Mirror-Generative Neural Machine Translation
Authors: Zaixiang Zheng, Hao Zhou, Shujian Huang, Lei Li, Xin-Yu Dai, Jiajun Chen
ICLR 2020 | Conference PDF | Archive PDF | Plain Text | LLM Run Details
| Reproducibility Variable | Result | LLM Response |
|---|---|---|
| Research Type | Experimental | Our experiments show that the proposed MGNMT consistently outperforms existing approaches in a variety of language pairs and scenarios, including resource-rich and low-resource situations. |
| Researcher Affiliation | Collaboration | 1National Key Laboratory for Novel Software Technology, Nanjing University zhengzx@smail.nju.edu.cn,{huangsj,daixinyu,chenjj}@nju.edu.cn 2Byte Dance AI Lab {zhouhao.nlp,lileilab}@bytedance.com |
| Pseudocode | Yes | Algorithm 1 Training MGNMT from Non-Parallel Data; Algorithm 2 MGNMT Decoding with EM Algorithm |
| Open Source Code | No | The paper does not contain any explicit statement or link providing concrete access to the source code for the proposed MGNMT methodology. |
| Open Datasets | Yes | Dataset To evaluate our model in resource-poor scenarios, we conducted experiments on WMT16 English-to/from-Romanian (WMT16 EN RO) translation task... As for resource-rich scenarios, we conducted experiments on WMT14 English-to/from German (WMT14 EN DE), NIST English-to/from-Chinese (NIST EN ZH) translation tasks.
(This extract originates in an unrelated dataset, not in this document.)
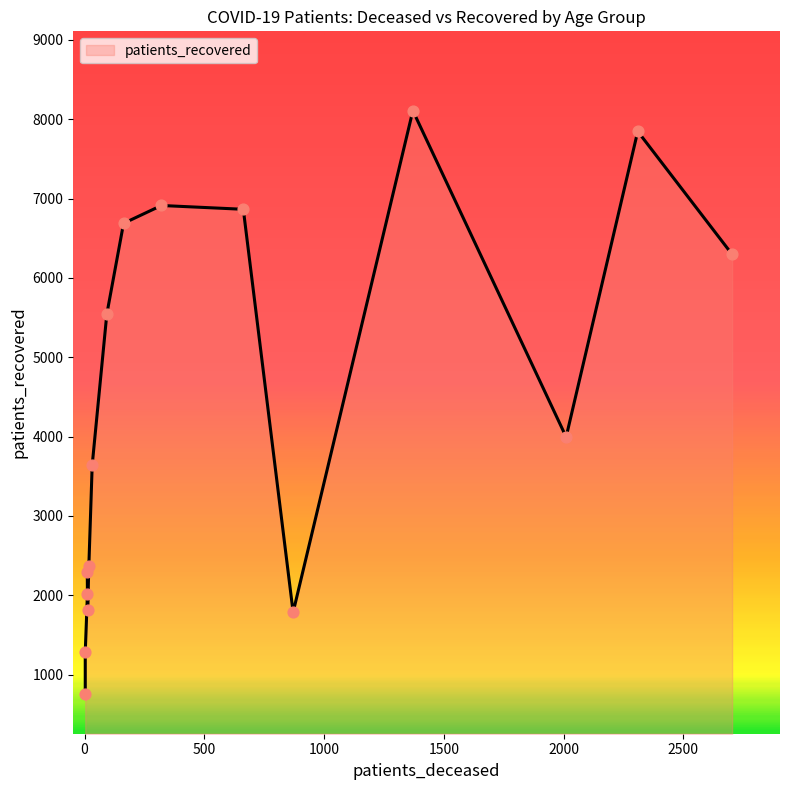

Which series has the largest total across all categories?

patients_recovered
For all the languages, we use the non-parallel data from News Crawl, except for NIST EN ZH, where the Chinese monolingual data were extracted from LDC corpus. |
| Dataset Splits | Yes | Dev/Test newstest2013/14 MT06/MT03 newstest2015/16 tst13/14&newstest2014 (Table 1 caption). Also, Table 2 lists our best setting of KL-annealing for each task on the development sets. |
| Hardware Specification | Yes | We trained our models on a single GTX 1080ti GPU. |
| Software Dependencies | No | We implemented our models on the top of Transformer (Vaswani et al., 2017) and RNMT (Bahdanau et al., 2015) and GNMT (Shah & Barber, 2018) as well on Pytorch3. (Footnote 3 mentions PyTorch, but without a version). |
| Experiment Setup | Yes | For all languages pairs, sentence were encoded using byte pair encoding (Sennrich et al., 2016a, BPE) with 32k merge operations... We used the Adam optimizer (Kingma & Ba, 2014) with the same learning rate schedule strategy as Vaswani et al. (2017) with 4k warmup steps. Each mini-batch consists of about 4,096 source and target tokens respectively... For all experiments, word dropout rates were set to a constant of 0.3. Honestly, annealing KL weight is somewhat tricky. Table 2 lists our best setting of KL-annealing for each task on the development sets. |